Will they think she has been chucked out in the middle of the night? Will they think she is the world’s least sexy escort, arriving with her Tesco carrier bag and a packet of chocolate biscuits peeking out of her coat pocket?
Or have they seen this a million times before? A woman who has most certainly had enough and has stormed out in need of some space before she becomes a headline on the news. Laura can see it now:MOTHER OF ONE LOSES HER SHIT AND BURNS HER HOUSE TO THE GROUND.

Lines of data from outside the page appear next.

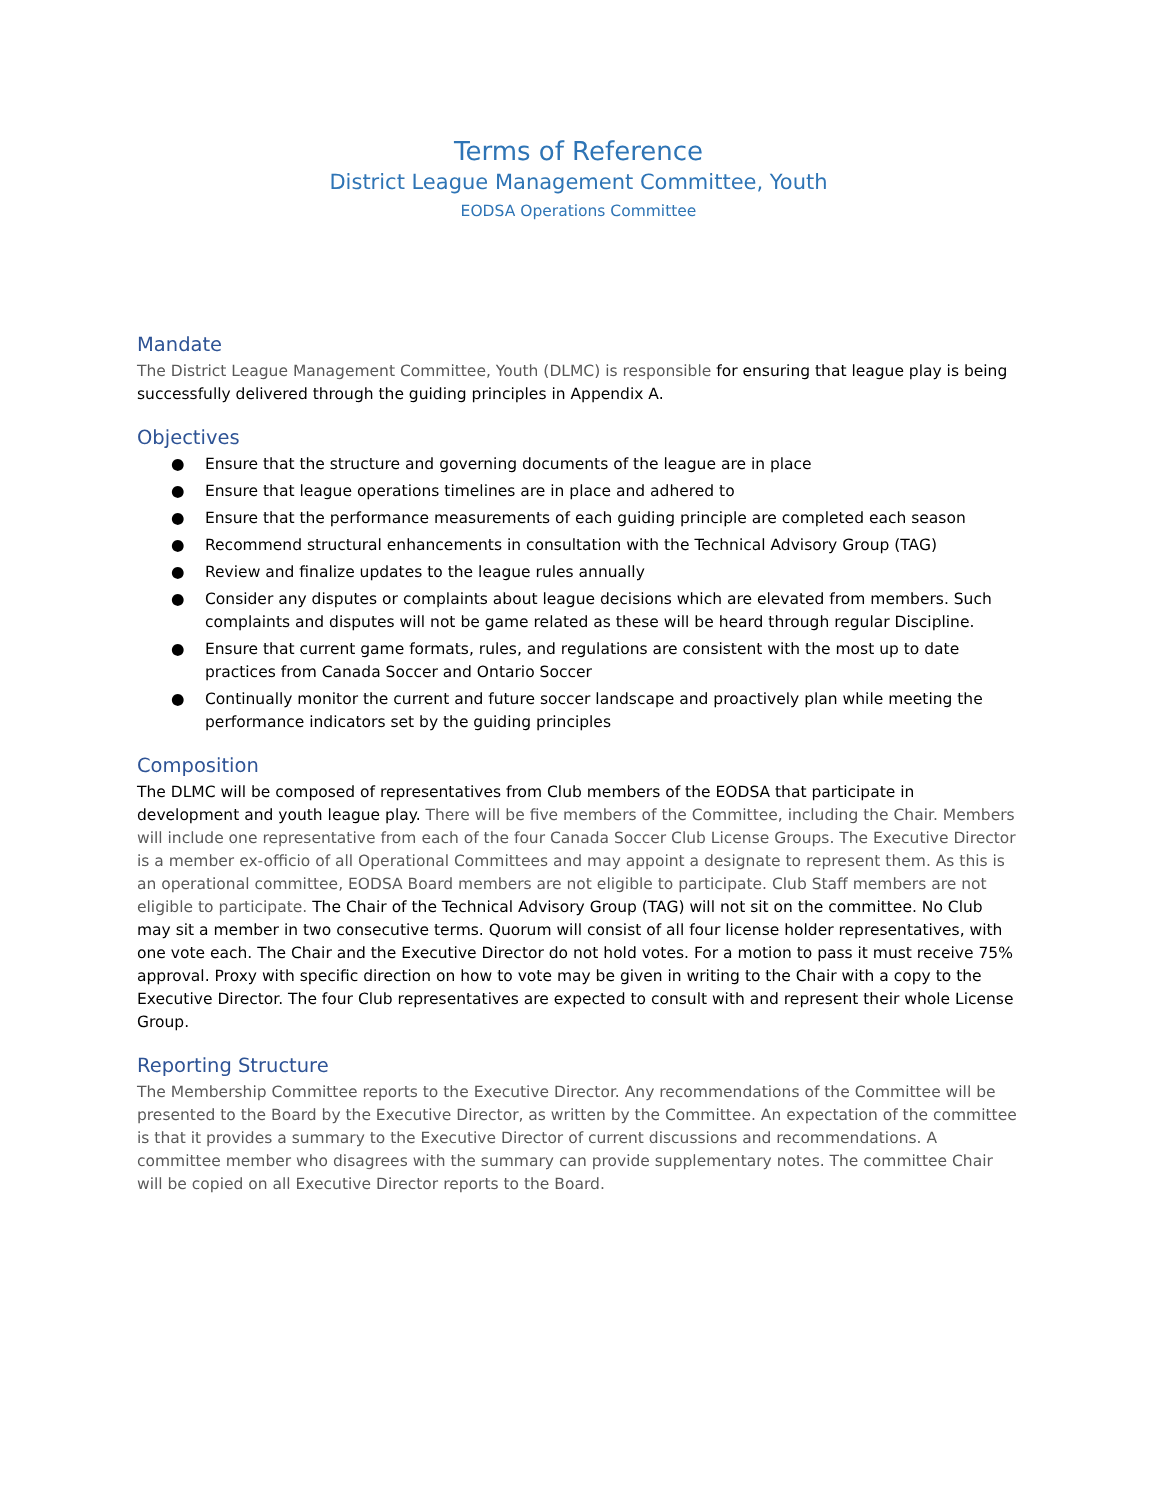Terms of Reference
District League Management Committee, Youth
EODSA Operations Committee
Mandate
The District League Management Committee, Youth (DLMC) is responsible for ensuring that league play is being successfully delivered through the guiding principles in Appendix A.
Objectives
● Ensure that the structure and governing documents of the league are in place
● Ensure that league operations timelines are in place and adhered to
● Ensure that the performance measurements of each guiding principle are completed each season
● Recommend structural enhancements in consultation with the Technical Advisory Group (TAG)
● Review and finalize updates to the league rules annually
● Consider any disputes or complaints about league decisions which are elevated from members. Such complaints and disputes will not be game related as these will be heard through regular Discipline.
● Ensure that current game formats, rules, and regulations are consistent with the most up to date practices from Canada Soccer and Ontario Soccer
● Continually monitor the current and future soccer landscape and proactively plan while meeting the performance indicators set by the guiding principles
Composition
The DLMC will be composed of representatives from Club members of the EODSA that participate in development and youth league play. There will be five members of the Committee, including the Chair. Members will include one representative from each of the four Canada Soccer Club License Groups. The Executive Director is a member ex-officio of all Operational Committees and may appoint a designate to represent them. As this is an operational committee, EODSA Board members are not eligible to participate. Club Staff members are not eligible to participate. The Chair of the Technical Advisory Group (TAG) will not sit on the committee. No Club may sit a member in two consecutive terms. Quorum will consist of all four license holder representatives, with one vote each. The Chair and the Executive Director do not hold votes. For a motion to pass it must receive 75% approval. Proxy with specific direction on how to vote may be given in writing to the Chair with a copy to the Executive Director. The four Club representatives are expected to consult with and represent their whole License Group.
Reporting Structure
The Membership Committee reports to the Executive Director. Any recommendations of the Committee will be presented to the Board by the Executive Director, as written by the Committee. An expectation of the committee is that it provides a summary to the Executive Director of current discussions and recommendations. A committee member who disagrees with the summary can provide supplementary notes. The committee Chair will be copied on all Executive Director reports to the Board.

Her other option is to go to Niamh’s house. But she’s aware that Niamh’s house is crowded and chaotic and she is not sureshe has the emotional strength to deal with two teenage boys, a tween girl, a new mother and an infant, and that’s without even considering Niamh and her husband Paul. There are no spare rooms at Chez Cassidy. There is a sofa though and right now even a sofa would be welcome.
But no, she doesn’t want to be an imposition. Niamh has enough to do without taking in a waif and stray in the form of a disillusioned menopausal feminist who has simply had enough.